Say prit le risque. Il engagea sa fortune dans l'aménagement d'un port, la construction de bâtiments, la création de pépinières et le drainage du marécage. Les pouvoirs publics suivirent, ils aménagèrent des routes carrossables et installèrent les administrations nécessaires, Douanes, Ecole, Postes et Télégraphe. En neuf ans la ville naissante comptait neuf fonctionnaires, vingt-quatre commerçants et trois cents habitants. Soixante maisons, docks, magasins ou ateliers étaient construits ainsi qu'un bain maure et une briqueterie. Le port possédait cinq cents mètres de jetées.

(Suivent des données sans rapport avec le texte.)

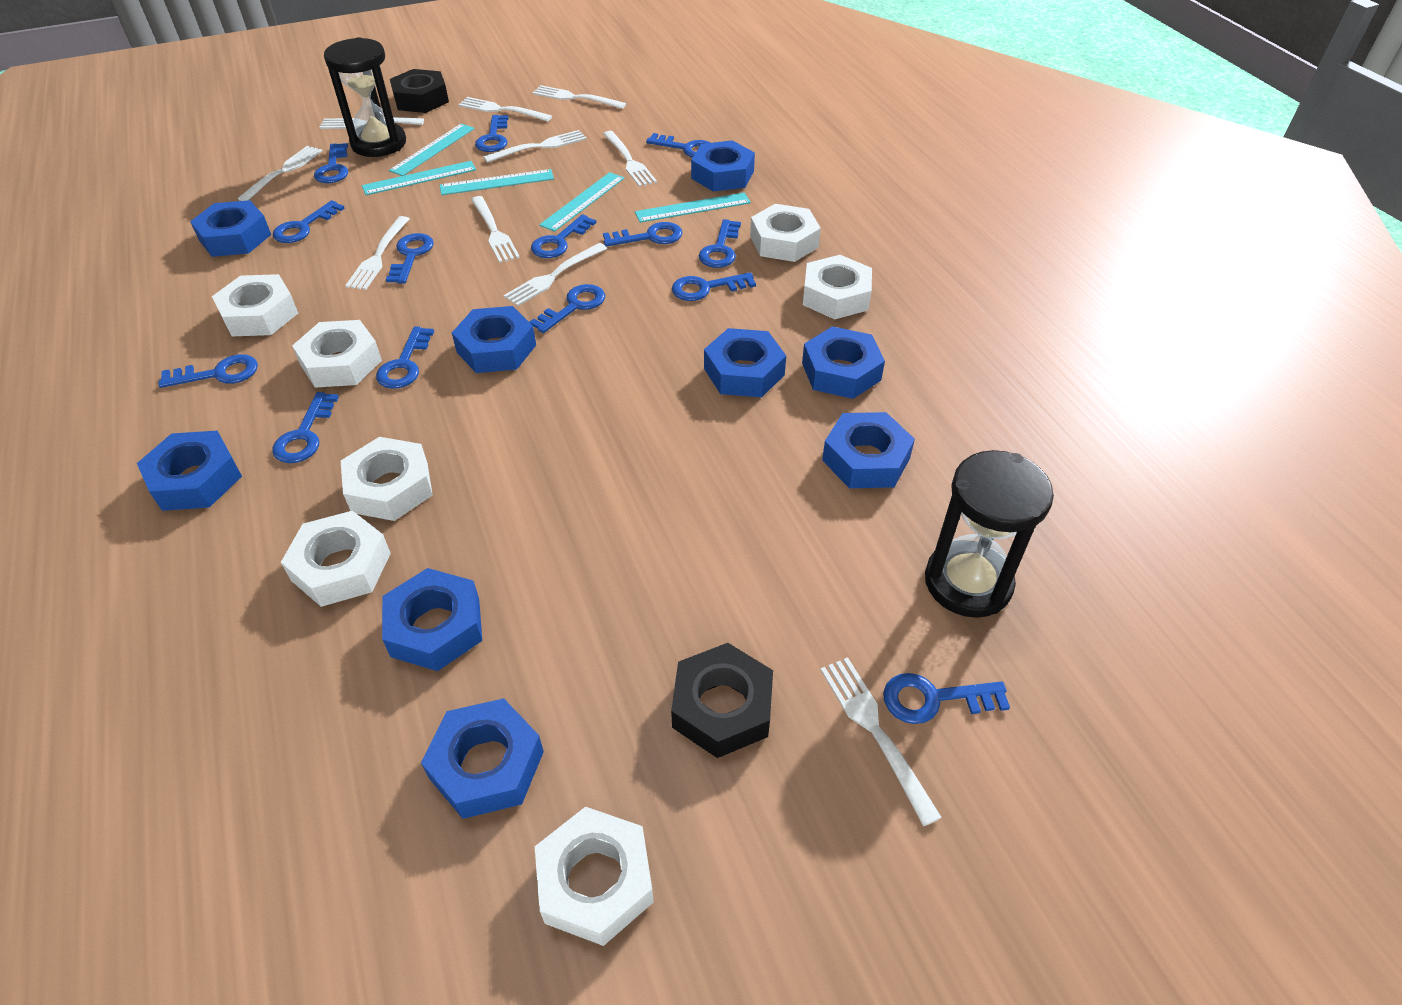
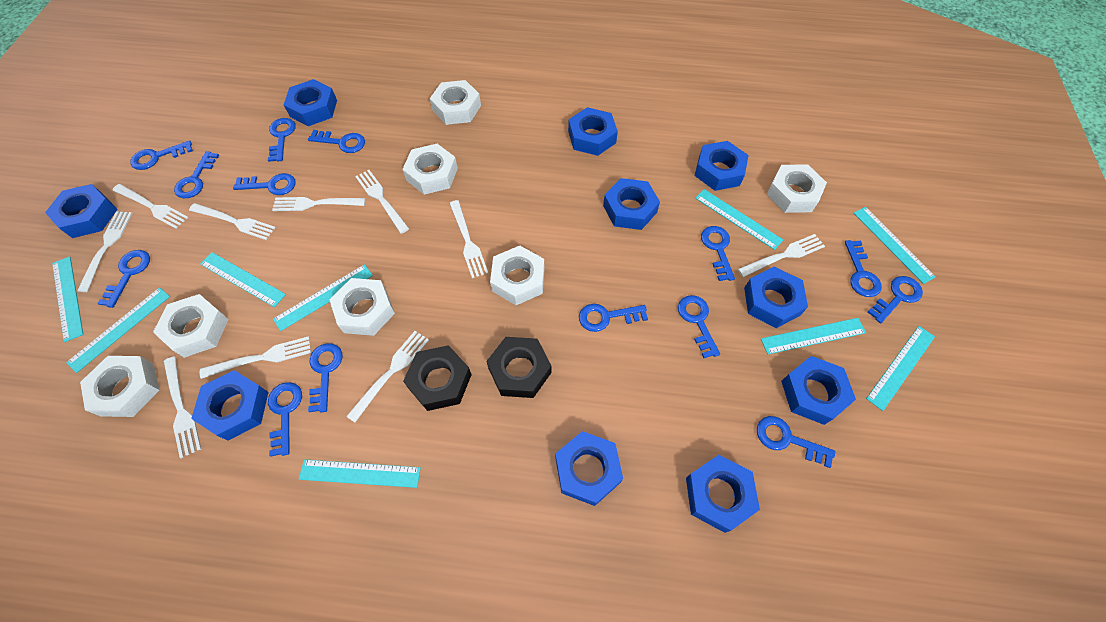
black hourglass: [324,37,406,157] [925,450,1054,618] = 2 -> none = 0
blue nut: [137,431,242,511] [190,200,271,257] [382,568,482,671] [421,698,544,819] [452,306,536,373] [691,140,755,192] [704,328,786,398] [802,326,885,399] [822,412,915,488] = 9 -> [45,184,118,238] [191,370,269,441] [284,79,337,126] [555,431,623,506] [568,107,618,156] [603,178,660,230] [686,455,760,533] [695,141,749,191] [744,267,808,328] [781,356,856,425] = 10
turquoise ruler: [362,161,476,195] [389,124,475,176] [440,169,554,195] [539,172,624,232] [635,192,751,223] = 5 -> [52,256,83,342] [66,287,170,373] [200,252,286,307] [273,264,373,331] [299,459,421,488] [695,189,783,250] [761,318,866,354] [854,207,936,284] [866,326,935,411] = 9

En six ans, 200 000 quintaux de céréales y avaient été embarqués, représentant deux millions de francs. Dans la seule année 1906 le port avait vu 146 navires faire escale.

A la mort de sa mère, devenu l'unique héritier, Say est à la tête d'une fortune considérable. Celle-ci est systématiquement mise à profit pour le développement de Port-Say, mais ne suffit cependant pas à combler les espérances de son fondateur. La guerre de 1914-18 bloque toute évolution dans ce sens.

Le 3 octobre 1915, Louis Say meurt brusquement, âgé de soixante-trois ans. Son œuvre, mal assurée encore, ne lui survivra pas. Port-Say périclite, les maisons s'abîment, la voirie se perd ... En 1935 fut constituée la société anonyme de la station balnéaire de Port-Say. Celle-ci sera inaugurée après la guerre, en 1953.

Le gouvernement français avait su néanmoins récompenser les efforts de Louis Say pour les services rendus à la colonisation, et, par conséquent à la France, en lui conférant les insignes de Chevalier de la Légion d'Honneur le 14 juillet 1908.

Odette Goinard et Luc Tricou

 

Bibliographie

 

* L'Afrique du Nord Illustrée du 20 mars 1909

* Francis Llabador. Port-Say et son fondateur Louis Jean-Baptiste Say. Oran 1955

* Joseph Valynseele. Hommes et Destins. Tome VII Maghreb, Louis Say 1986.